The Southern Harmony, and Musical Companion

Collection ID

PBK.004784

Type

Printed Book

Date

1845

Geography

Philadelphia, Pennsylvania United States

Language

English

Medium

Printed on Paper

Dimensions

5.6 × 9.1 × 0.8 in. (14.3 × 23.3 × 2 cm)

Exhibit Location

Not on View

The Southern Harmony, and Musical Companion, first published in 1835, is a shape note hymn and tune book compiled by William Walker. The book is notable for having originated or popularized several hymn tunes found in modern hymnals and shape note collections like The Sacred Harp. Of note is the first appearance of the lyrics of “Amazing Grace” paired with the tune “New Britain,” the tune most associated with the song today. “New Britain” was an Appalachian tune set to a pentatonic meter that first appeared in print in 1829 in Columbian Harmony.

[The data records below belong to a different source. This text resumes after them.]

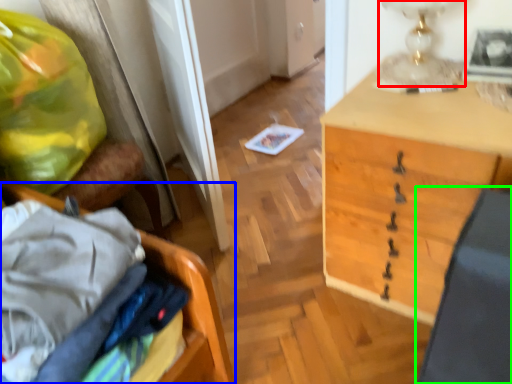
Question: Which object is the closest to the table lamp (highlighted by a red box)? Choose among these: furniture (highlighted by a blue box) or swivel chair (highlighted by a green box).

Choices:
 (A) furniture
 (B) swivel chair

Answer: (B)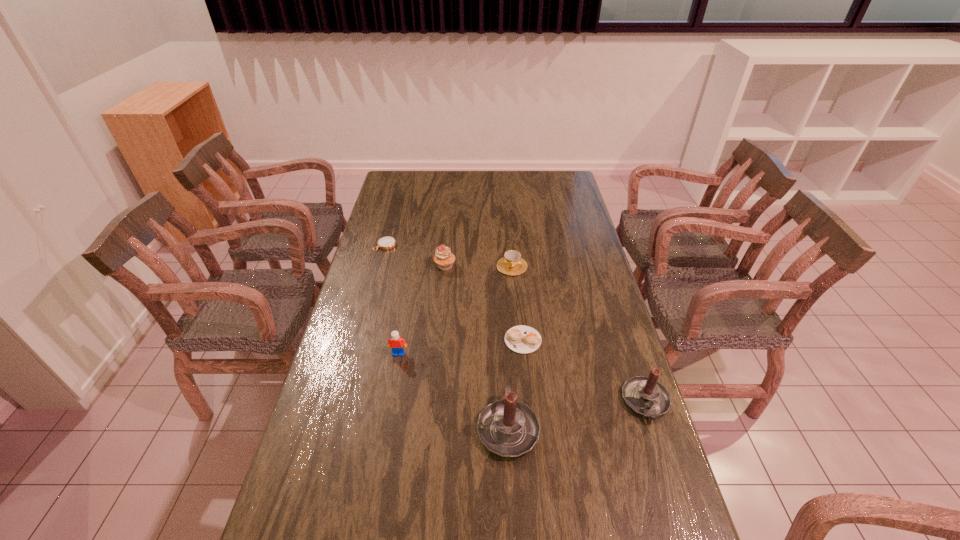
The height and width of the screenshot is (540, 960). What are the coordinates of `empty location between the sixth object from right to left and the compass` in the screenshot? It's located at (392, 299).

Published in 1845 by Thomas, Cowperthwait & Co., Philadelphia, Pennsylvania. Acquired by Hugh Johnston.[1] Acquired by Rev. Jno. B. Gibble.[2] Acquired by Jim Crotts, Jim Crotts Rare Books, Clemmons, North Carolina; Privately purchased in 2018 by Ted Steinbock, private collector, Louisville, Kentucky; Privately purchased in 2020 by Museum of the Bible, Washington, DC.

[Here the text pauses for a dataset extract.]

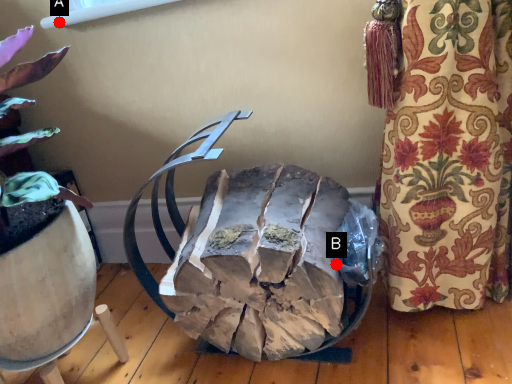
Question: Two points are circled on the image, labeled by A and B beside each circle. Which point is farther from the camera taking this photo?

Choices:
 (A) A is further
 (B) B is further

Answer: (A)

Notes: [1] On the flyleaf is a bookplate from the library of Hugh Johnston with a family crest and the Latin phrase, “nunquam non paratus,” meaning “never unprepared.” This is the motto and crest of the Johnston family of Scotland and Ireland. According to Filby and Meyer’s, Passenger and immigration lists index: a guide to published arrival records of about 500,000 passengers who came to the United States and Canada in the seventeenth, eighteenth, and nineteenth centuries (1985), Hugh Johnston immigrated to the United States from Ireland in 1810. Many immigrants of Scottish and Irish descent settled in the Carolinas. [2] Written at the top of the title page is “Jno. B. Gibble’s book.” The Goldsboro Weekly Argus, a newspaper from Goldsboro, North Carolina, included a reference from the Wilmington Star identifying a Jno. B. Gibble as a reverend relocating from the Episcopal Diocese of East Carolina to Texas in 1895. Further research indicated that Gibble was active in the Diocese of Dallas for several years.